YOUR OBJECTIVE:
Reproduce every one of the records below word for word, leaving out the pictures.

________________

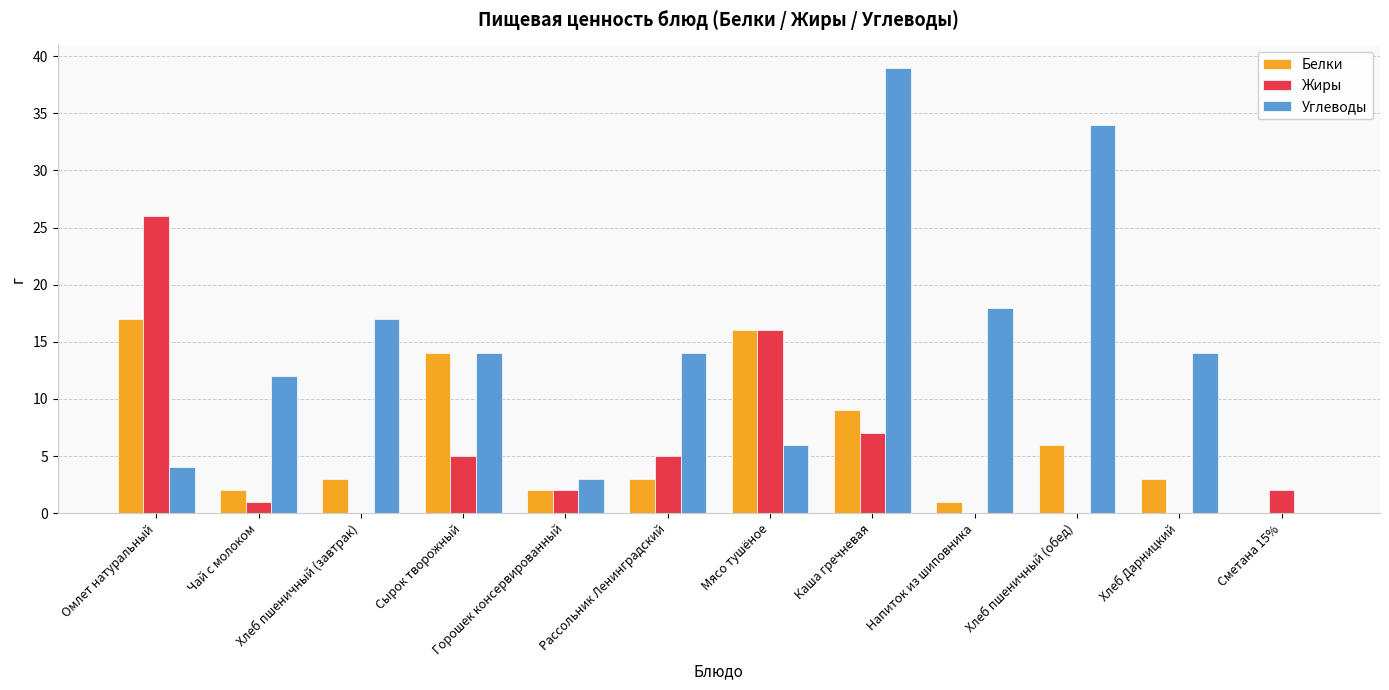

What is the sum of all Белки values?

76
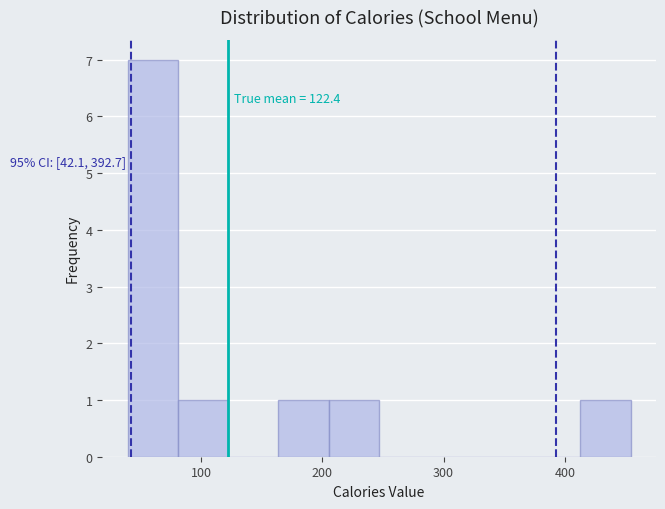

Over which range of the x-axis is the bar tallest?

40 to 80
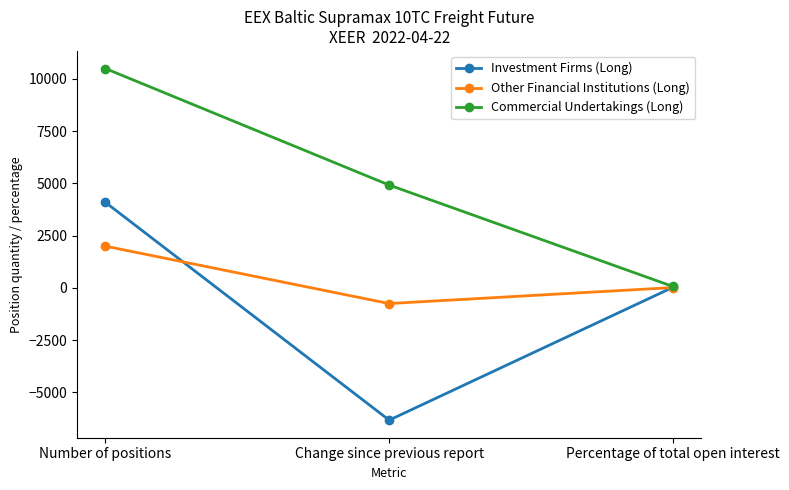

What is the lowest value of the Investment Firms (Long) series?

-6331.4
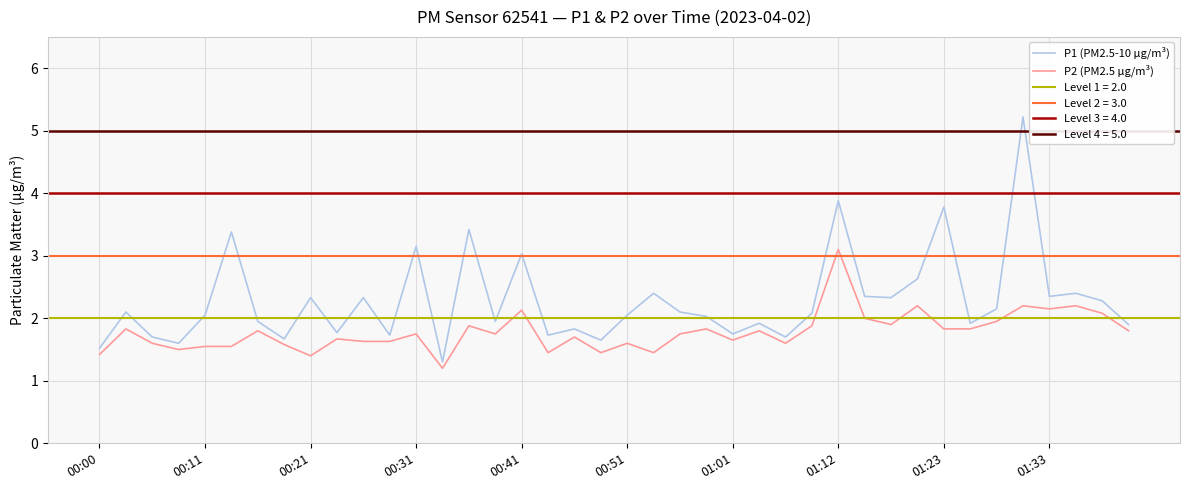

The P2 (PM2.5 µg/m³) series shows 2.5 at 00:51. True or false?

False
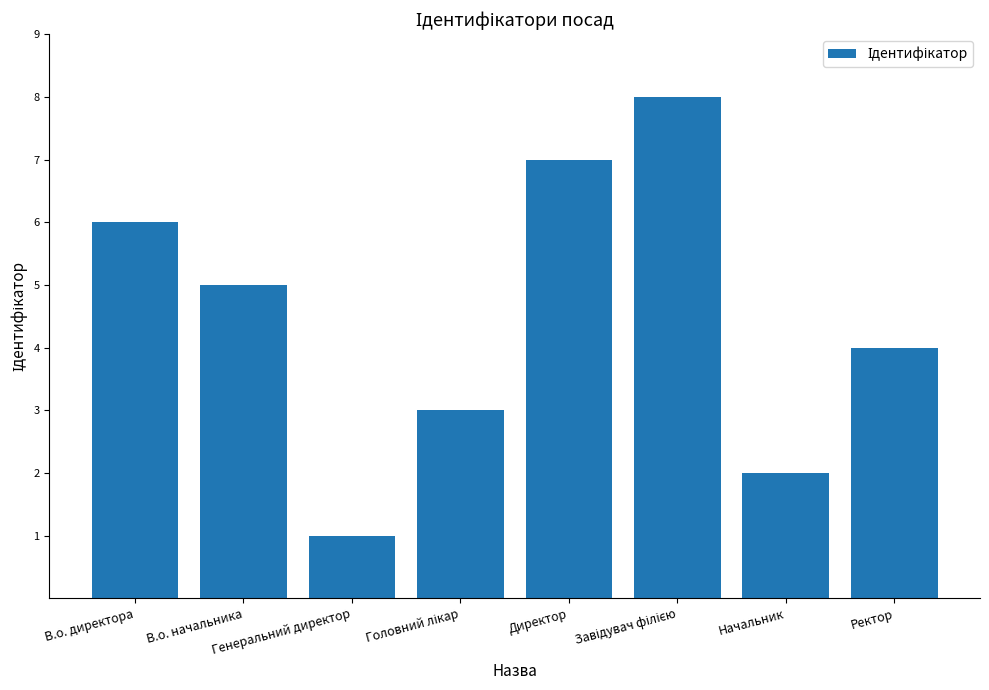

Count the values in the range 3 to 7.

5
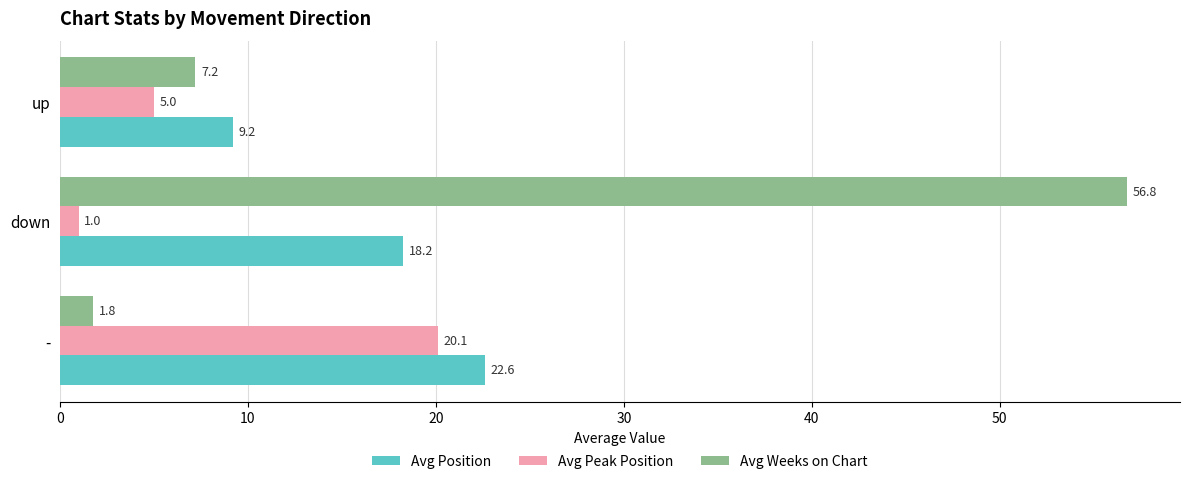

What is the average value of the Avg Peak Position series?

8.7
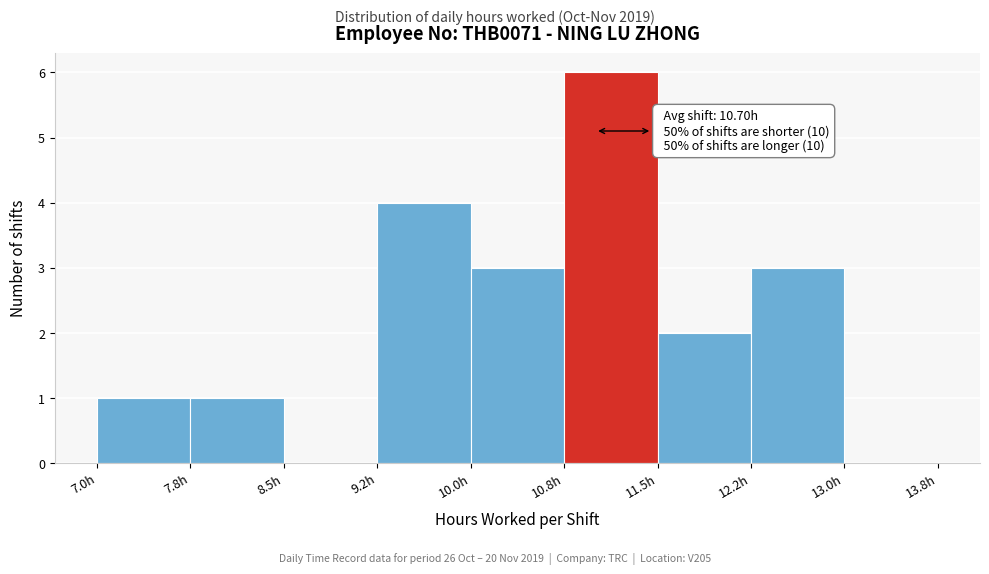

Which range on the x-axis has the tallest bar?

10.75 to 11.50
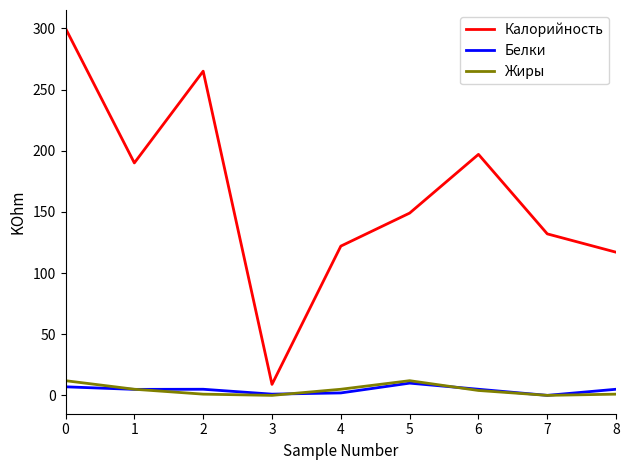

Rank the series at 2 from highest to lowest value.

Калорийность, Белки, Жиры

________________

WRITTEN ANSWER:
What is the sum of all Белки values?

76

Over which range of the x-axis is the bar tallest?

40 to 80

What is the lowest value of the Investment Firms (Long) series?

-6331.4

The P2 (PM2.5 µg/m³) series shows 2.5 at 00:51. True or false?

False

Count the values in the range 3 to 7.

5

What is the average value of the Avg Peak Position series?

8.7

Which range on the x-axis has the tallest bar?

10.75 to 11.50

Rank the series at 2 from highest to lowest value.

Калорийность, Белки, Жиры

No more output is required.